Embora a circuncisão se aplicasse a homens adultos quando estes passavam a fazer parte da comunidade da aliança, ela também costumava ser feita em meninos, que recebiam as promessas de Deus e tornavam-se membros da comunidade por intermédio de seus pais. No entanto, a fé era necessária para que as bênçãos do Senhor fossem recebidas. A fé distinguiu Isaque de Ismael, Jacó de Esaú e José de seus irmãos. Os não israelitas também podiam fazer parte da aliança de Israel, e a circuncisão era o que marcaria sua inclusão na comunidade dos adoradores de Deus.
A circuncisão ajudava Israel a reconhecer e lembrar-se de que deveria deixar de lado a impureza natural. O povo de Deus tinha de ser fiel à aliança, à família e ao próprio casamento. Por isto casar-se com alguém que não era circuncidado era uma violação da aliança. Qualquer homem que se recusasse a ser circuncidado seria “circuncidado” da comunidade por sua desobediência à ordem de Deus.

A CIRCUNCISÃO, foi a marca da aliança de Deus com o pai da fé Abraão.
O Senhor já tinha desenvolvido um relacionamento com Abraão antes de estabelecer uma aliança formal com ele. Deus tomou toda a iniciativa: Ele aproximou-se de Abraão e falou com ele em uma visão. O Pai apresentou-lhe a promessa impossível de que aquele já idoso homem teria um filho e uma quantidade de descendentes que se tornaria tão numerosa quanto as estrelas do céu.
Abraão creu em deus, e sua fé foi-lhe imputada por justiça, e ela produz justiça em uma aliança com o Senhor (Gn 15.66; Hc 2.4; Gl 3.6, 11). A aliança de Gênesis 15.1-33 inclui um subsídio real  em que Deus, o Rei, dá como herança a terra a Abraão, seu súdito. (No antigo Oriente Médio, os reis, por vezes, davam terras ou outros presentes para seus súditos leais.) No final do dia, Abraão sabia que o seu futuro e o de seus descendentes estava firmemente nas mãos do Deus da aliança. Mais tarde , a concessão seria transferida para sua descendência.
O Senhor, mais tarde, ratificou Sua aliança com Abraão, dando-lhe a circuncisão como sinal e condição (Gn 17.1-22). O Deus Todo-Poderoso mais uma vez tomou a iniciativa e deu ao patriarca um privilégio extraordinário. A aliança, no entanto, não era uma relação entre iguais, embora as duas partes assumissem responsabilidades. O Pai comprometeu-se voluntariamente com Abraão e seus descendentes, mas exigiu fidelidade dele. A benção recebida  pelo patriarca por meio da aliança com Deus foi incorporada no novo nome que ele recebeu.

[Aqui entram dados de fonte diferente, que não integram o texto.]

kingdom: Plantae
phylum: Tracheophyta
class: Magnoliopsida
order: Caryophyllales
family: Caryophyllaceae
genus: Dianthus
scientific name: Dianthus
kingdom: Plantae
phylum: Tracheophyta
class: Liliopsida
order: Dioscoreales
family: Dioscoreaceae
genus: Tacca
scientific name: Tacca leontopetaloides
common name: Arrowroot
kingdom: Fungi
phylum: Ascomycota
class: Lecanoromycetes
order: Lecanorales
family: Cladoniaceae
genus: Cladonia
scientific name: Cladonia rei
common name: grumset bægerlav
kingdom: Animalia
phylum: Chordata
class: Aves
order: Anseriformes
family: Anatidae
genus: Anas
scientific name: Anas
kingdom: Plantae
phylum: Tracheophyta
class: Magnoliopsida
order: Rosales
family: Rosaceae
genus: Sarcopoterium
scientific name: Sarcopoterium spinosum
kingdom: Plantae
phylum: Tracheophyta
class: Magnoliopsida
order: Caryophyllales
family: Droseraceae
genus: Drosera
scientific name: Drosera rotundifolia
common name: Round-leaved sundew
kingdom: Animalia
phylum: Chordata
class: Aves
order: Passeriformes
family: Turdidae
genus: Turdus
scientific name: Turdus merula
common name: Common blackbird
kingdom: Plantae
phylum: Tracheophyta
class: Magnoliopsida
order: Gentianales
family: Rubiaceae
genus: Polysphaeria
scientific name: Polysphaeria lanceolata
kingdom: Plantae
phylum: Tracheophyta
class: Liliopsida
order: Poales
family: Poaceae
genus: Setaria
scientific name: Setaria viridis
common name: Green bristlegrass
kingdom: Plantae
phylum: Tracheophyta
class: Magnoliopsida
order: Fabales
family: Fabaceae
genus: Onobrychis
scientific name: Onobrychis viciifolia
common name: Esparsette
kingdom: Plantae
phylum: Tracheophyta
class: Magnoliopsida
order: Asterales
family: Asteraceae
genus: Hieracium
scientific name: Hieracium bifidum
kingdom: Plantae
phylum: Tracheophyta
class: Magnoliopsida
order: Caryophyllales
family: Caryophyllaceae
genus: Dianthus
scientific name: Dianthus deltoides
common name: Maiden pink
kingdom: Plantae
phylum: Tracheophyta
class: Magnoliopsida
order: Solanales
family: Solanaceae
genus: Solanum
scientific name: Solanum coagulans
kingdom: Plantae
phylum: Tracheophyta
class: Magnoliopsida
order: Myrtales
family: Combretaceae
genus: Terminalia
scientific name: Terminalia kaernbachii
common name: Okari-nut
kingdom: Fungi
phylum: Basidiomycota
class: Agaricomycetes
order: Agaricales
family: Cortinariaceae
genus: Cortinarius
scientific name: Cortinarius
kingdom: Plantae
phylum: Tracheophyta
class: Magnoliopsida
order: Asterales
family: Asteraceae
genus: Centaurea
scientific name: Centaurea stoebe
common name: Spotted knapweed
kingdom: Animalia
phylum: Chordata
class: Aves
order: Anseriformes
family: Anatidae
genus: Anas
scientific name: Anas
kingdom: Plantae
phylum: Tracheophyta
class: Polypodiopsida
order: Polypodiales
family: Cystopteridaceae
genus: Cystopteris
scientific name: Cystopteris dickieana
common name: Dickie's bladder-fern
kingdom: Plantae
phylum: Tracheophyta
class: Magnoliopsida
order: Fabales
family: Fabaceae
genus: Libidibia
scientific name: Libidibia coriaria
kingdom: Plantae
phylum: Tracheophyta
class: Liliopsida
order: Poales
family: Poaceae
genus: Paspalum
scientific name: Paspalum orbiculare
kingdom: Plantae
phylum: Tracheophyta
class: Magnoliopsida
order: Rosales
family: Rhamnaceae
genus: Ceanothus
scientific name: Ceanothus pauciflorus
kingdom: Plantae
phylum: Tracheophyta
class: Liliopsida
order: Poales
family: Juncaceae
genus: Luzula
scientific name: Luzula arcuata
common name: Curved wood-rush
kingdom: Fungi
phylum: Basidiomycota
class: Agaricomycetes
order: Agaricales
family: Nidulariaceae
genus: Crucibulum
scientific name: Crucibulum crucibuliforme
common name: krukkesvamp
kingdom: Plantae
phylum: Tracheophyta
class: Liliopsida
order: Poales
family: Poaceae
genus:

A aliança familiar de Deus com Abraão também se aplicou aos seus descendentes. Ela apontava para bênçãos em um futuro relativamente próximo, quando eles possuíssem a terra. Muito mais tarde, a fé do patriarca tornou-se uma bênção para todos por intermédio de Seu descendente, Jesus Cristo, por quem todas as famílias da terra podem compartilhar a bênção de Deus sobre Abraão (GN 12.3).